Their current structured data in the EHRs was quite amazing and it allowed them to determine 5 out of 6 inclusion and 5 out of 17 exclusion criteria. The labor-intensive task that the researchers believed artificial intelligence (AI) could help with was analyzing unstructured data in each patient’s healthcare notes to establish the remaining 13 criteria.
They created a clinical note-based question-answering system driven by RAG architecture and GPT-4 and named it RECTIFIER (RAG-Enabled Clinical Trial Infrastructure for Inclusion Exclusion Review). They used the structured assessments completed by the study staff and clinical notes for the past two years as a reference in development.
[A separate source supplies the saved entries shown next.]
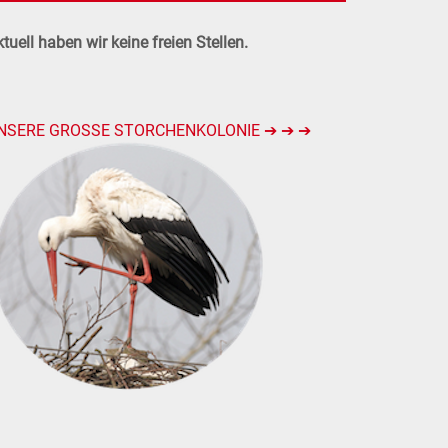
tuell haben wir keine freien Stellen.
NSERE GROSSE STORCHENKOLONIE ➔ ➔ ➔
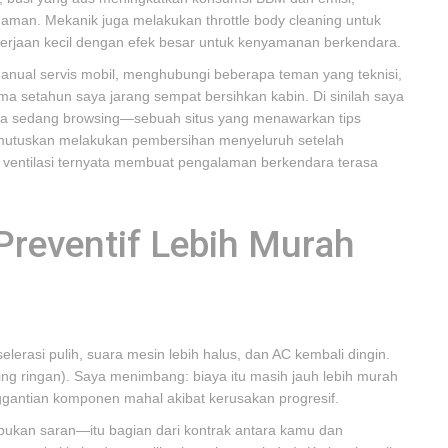
aman. Mekanik juga melakukan throttle body cleaning untuk
jaan kecil dengan efek besar untuk kenyamanan berkendara.
ual servis mobil, menghubungi beberapa teman yang teknisi,
ama setahun saya jarang sempat bersihkan kabin. Di sinilah saya
tika sedang browsing—sebuah situs yang menawarkan tips
utuskan melakukan pembersihan menyeluruh setelah
la ventilasi ternyata membuat pengalaman berkendara terasa
 Preventif Lebih Murah
lerasi pulih, suara mesin lebih halus, dan AC kembali dingin.
iling ringan). Saya menimbang: biaya itu masih jauh lebih murah
nggantian komponen mahal akibat kerusakan progresif.
 bukan saran—itu bagian dari kontrak antara kamu dan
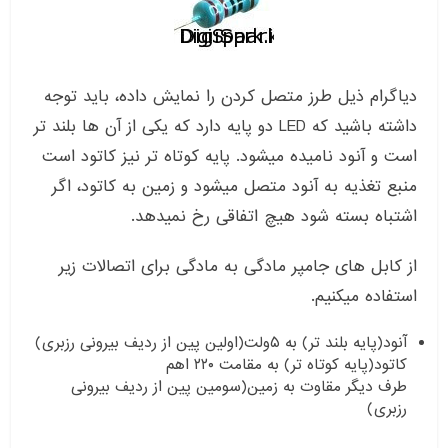
دیاگرام ذیل طرز متصل کردن را نمایش داده، باید توجه
داشته باشید که LED دو پایه دارد که یکی از آن ها بلند تر
است و آنود نامیده میشود. پایه کوتاه تر نیز کاتود است
منبع تغذیه به آنود متصل میشود و زمین به کاتود، اگر
اشتباه بسته شود هیچ اتفاقی رخ نمیدهد.
از کابل های جامپر مادگی به مادگی برای اتصالات زیر
استفاده میکنیم.
آنود(پایه بلند تر) به ۵ولت(اولین پین از ردیف بیرونی رزبری)
کاتود(پایه کوتاه تر) به مقامت ۲۲۰ اهم
طرف دیگر مقاوت به زمین(سومین پین از ردیف بیرونی
رزبری)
The study had multiple sectors for the dataset. They used 1894 patient notes as a test set, 282 patient notes as a validation dataset, and 100 patient notes as a development dataset.
For every query and screening technique, they computed the following metrics: sensitivity, specificity, accuracy, and Matthews correlation coefficient (MCC). To determine the confidence intervals for each statistic, they additionally used bootstrapping.
What did the Results Show?
The results of the study were quite impressive. The accuracy of the responses from RECTIFIER and study personnel varied between 97.9% and 100% (MCC 0.837 and 1), and between 91.7% and 100% (MCC 0.644 and 1), respectively, in comparison to the expert physician replies across all criteria.
The X Factor of the result was that RECTIFIER performed better than the study staff in determining the inclusion character of “symptomatic heart failure”. It completely transcended and surpassed the latter with an accuracy of 97.9% vs 91.7% and an MCC of 0.924 vs 0.721, respectively.
RECTIFIER also didn’t fail to show impressive metric figures across sensitivity and specificity, having 92.3% (CI) and 93.9% (CI) respectively compared to the study staff’s 90.1% (CI) and 83.6% (CI).
The results were overall successful in proving that while retaining accuracy, GPT-4V with RAG could complete the task more quickly than study personnel could.
What does this mean for the Future of AI in the Medical Field?
This study gives us a breakthrough for AI in the medical sector. With the rise of potential models such as RECTIFIER, we can expect many more similar models in the future with seemingly more benefits.
For now, let’s explore four ways in which Retrieval-Augmented Generation Enabled Generative Pre-Trained Transformer 4 (GPT-4) can revolutionize the medical field:
- Enhanced Clinical Decision Support: GPT-4V along with RAG could analyze vast amounts of medical literature, patient data, and clinical guidelines to provide real-time, personalized recommendations to healthcare professionals, aiding in diagnosis, treatment selection, and risk assessment.
- Improved Efficiency and Accuracy in Research: GPT-4’s ability to process and synthesize information could accelerate research by Generating summaries of relevant research papers to save researchers time. It can also Identify potential research gaps and suggest new avenues for investigation. Lastly, it can also automate tedious tasks like data mining and literature review.
- Drug Discovery and Development: GPT-4 could analyze data on existing drugs, clinical trials, and molecular structures to identify promising candidates for new drug development, potentially leading to faster and more effective treatments.
- Streamlining Administrative Tasks: GPT-4 could automate administrative tasks such as scheduling appointments, generating reports, and processing medical claims, freeing up valuable time for healthcare professionals to focus on patient care.
Thus GPT-4, a large language model (LLM), holds promising potential to revolutionize how healthcare data is utilized and interacted with, leading to better patient care and medical research.
Conclusion
The researchers concluded that, in comparison to using human personnel, utilizing an AI model like GPT-4V with RAG can significantly reduce costs in the identification of clinical trial candidates. However, they acknowledged that there should be caution when entrusting automated systems with medical care, but it appears that AI would perform more effectively than humans if given the right guidance!